- Born: December 1937 British Hong Kong
- Died: 21 September 2025 (aged 88)
- Occupation: Businessman
- Known for: Wing Yip supermarket chain

Chinese name
- Traditional Chinese: 葉煥榮
- Simplified Chinese: 叶焕荣

Standard Mandarin
- Hanyu Pinyin: Yè Huànróng
- Wade–Giles: Yeh^{4} Huan^{4}-jung^{2}
- IPA: [jě xwânɻʊ̌ŋ]

Yue: Cantonese
- Jyutping: Jip^{6} Wun^{6} Wing^{4}

= Woon Wing Yip =

British businessman (1937–2025)

Woon Wing Yip OBE (December 1937 – 21 September 2025) was a Hong Kong-born British businessman, best known for having started the Wing Yip supermarket chain.

==Early life==
A Hakka born in December 1937 in British Hong Kong, Yip arrived in Hull, England from Hong Kong in 1959 with £2. He then worked and later started his own restaurants in the East Anglia region of England, in towns such as Clacton and Ipswich.

==Wing-Yip==
Yip had the ability to speak English and knew that the food wholesale business is more profitable than running a Chinese takeaway. Therefore, in 1969, he founded the Wing Yip supermarket in Birmingham. The Wing Yip business has since branched out into property development, management and investment, with more than 60 commercial and residential tenants around the country.

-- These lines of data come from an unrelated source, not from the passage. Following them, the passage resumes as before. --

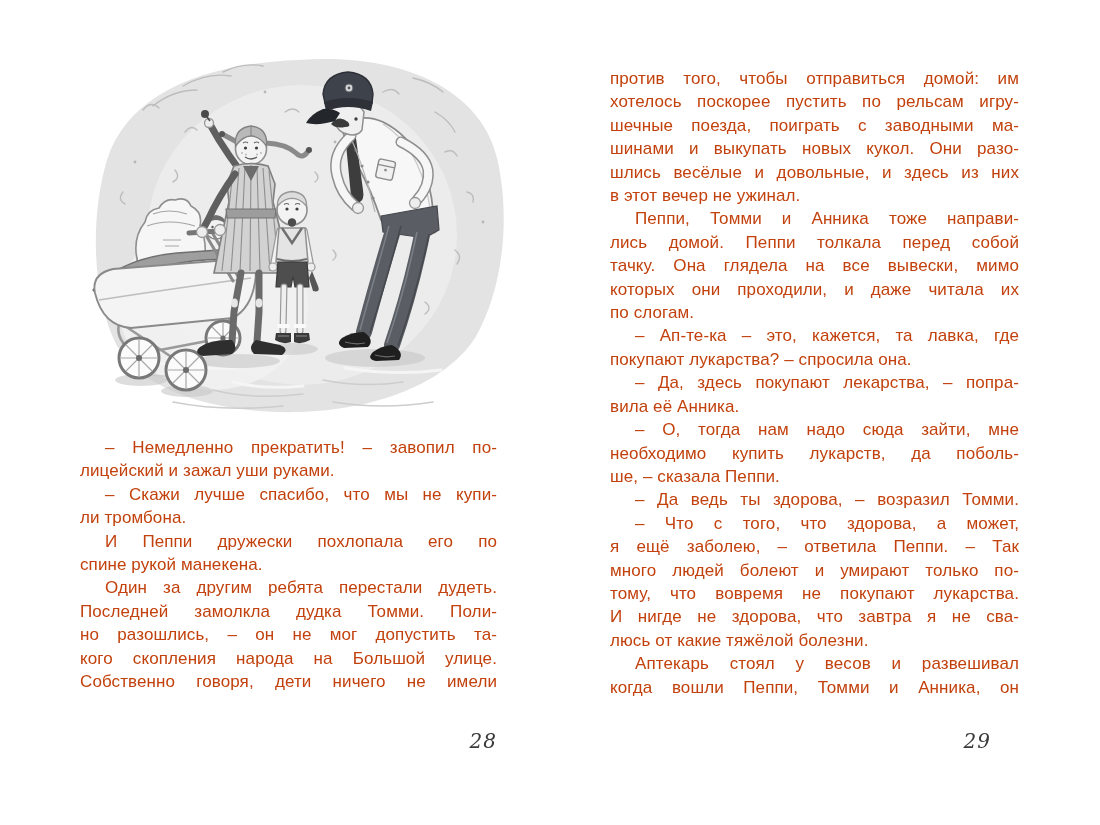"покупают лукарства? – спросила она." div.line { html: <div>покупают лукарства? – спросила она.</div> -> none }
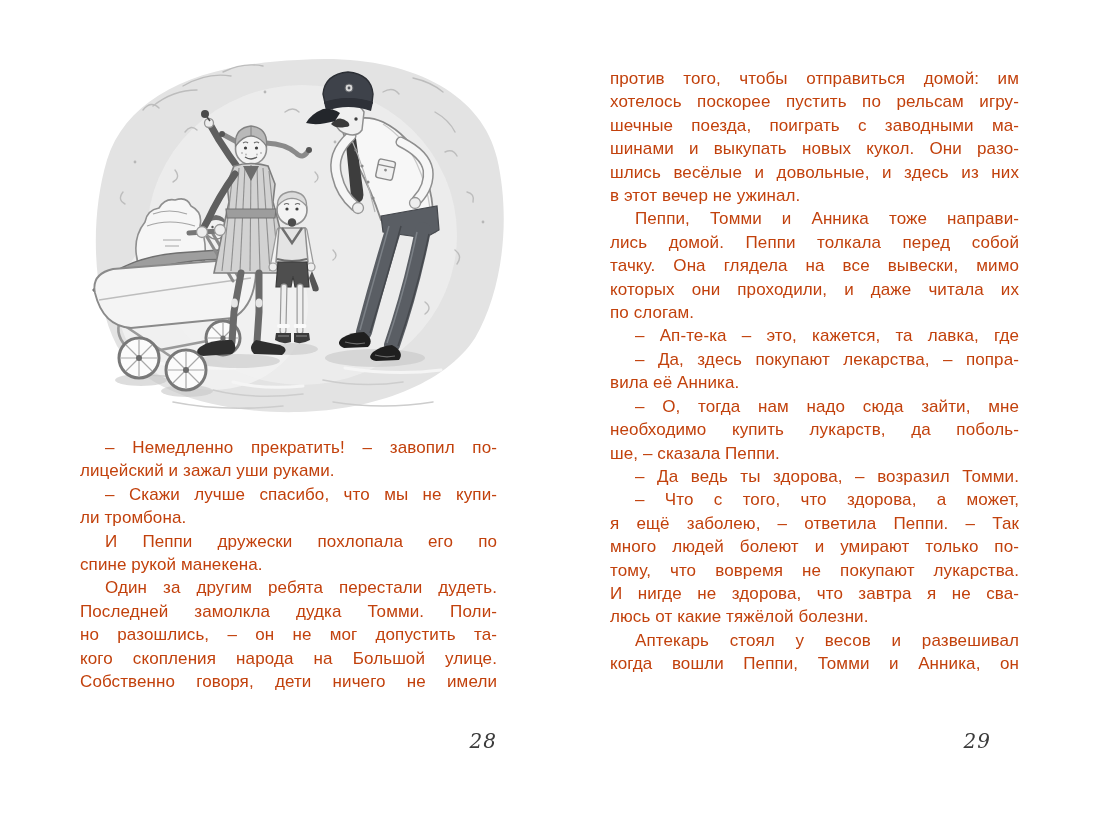"28" .pagenum { text-align: right -> center }
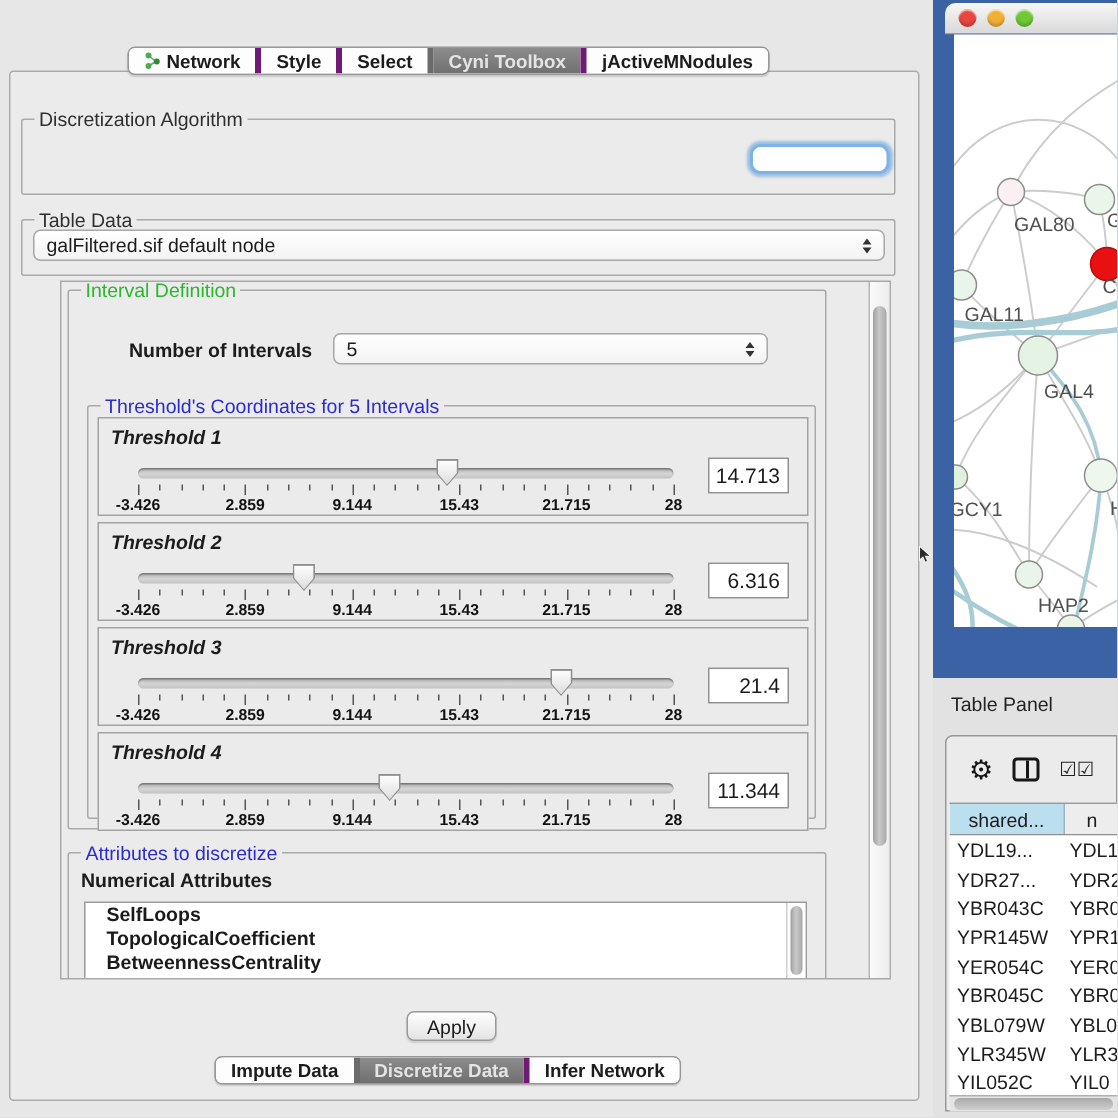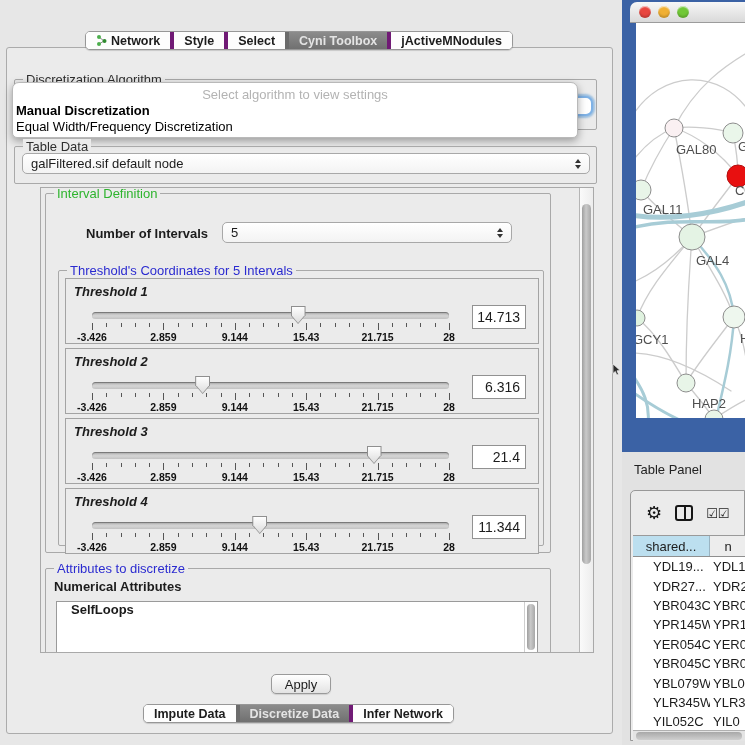"Select algorithm to view settings" div.abs { html: <div> <div>Select algorithm to view settings</div> <div>Manual Discretization</div> <div>Equal Width/Frequency Discretization</div> </div> -> none }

The property portfolio is now worth around £23 million. With an annual turnover of £80 million, he became the first Anglo-Chinese tycoon in United Kingdom.

==Other achievements==
Yip was also a philanthropist who had among other acts of generosity, endowed several bursaries and scholarships for university students from both the UK and China, administered through the W Wing Yip and Brothers Charitable Trust. In 2008 Yip was awarded an Honorary Doctorate from Birmingham City University. He was appointed Officer of the Order of the British Empire (OBE) in the 2010 New Year Honours.

Yip died on 21 September 2026, at the age of 88.